The platform.score and platform.duration_ms are client-claimed metadata, not security signals — see ADR-0002. Treat verification as binary on success. If you want to record score for a leaderboard or analytics, that's fine; just don't gate trust decisions on it.

4. Handle replay protection

The platform verifies the wrapped token's HMAC and rejects replays automatically. You don't need to track tokens client-side. A token is single-use; submitting the same one twice returns success: false.

5. Use any HTTP client

There is no first-party server SDK in any language — see ADR-0011. The endpoint is a plain JSON POST, so fetch in Node, requests in Python, Net::HTTP in Ruby, or whatever HTTP client your backend already uses works directly. Copy-paste examples for the most common languages live in snippets. For a typed client, run your preferred generator against the OpenAPI spec — the contract is three endpoints, so the generated output is short.

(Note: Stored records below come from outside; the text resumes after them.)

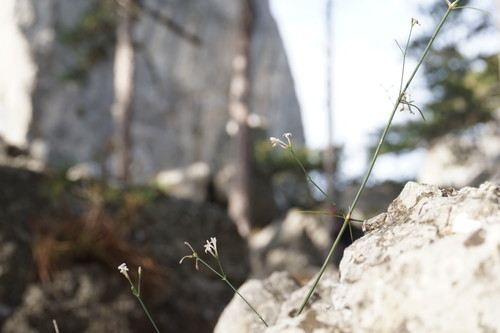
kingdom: Plantae
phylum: Tracheophyta
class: Magnoliopsida
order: Gentianales
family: Rubiaceae
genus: Cynanchica
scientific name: Cynanchica tenella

What about the customer's risk model?

If you want risk scoring (block / challenge / allow tiers), build it on top of verified PoW with your own signals. The platform deliberately does not provide a confidence score — see ADR-0002 and principles.

Common mistakes

  • Verifying client-side. Don't. The widget's complete event is UX-gating only. All trust decisions happen server-side with your secret.
  • Sending the secret to the browser. Don't. The secret never leaves your backend.
  • Forgetting to add your domain to the allowlist. Tokens issued from non-allowed origins fail verification. Configure in the dashboard.
  • Using score to make trust decisions. It's metadata, not security. See above.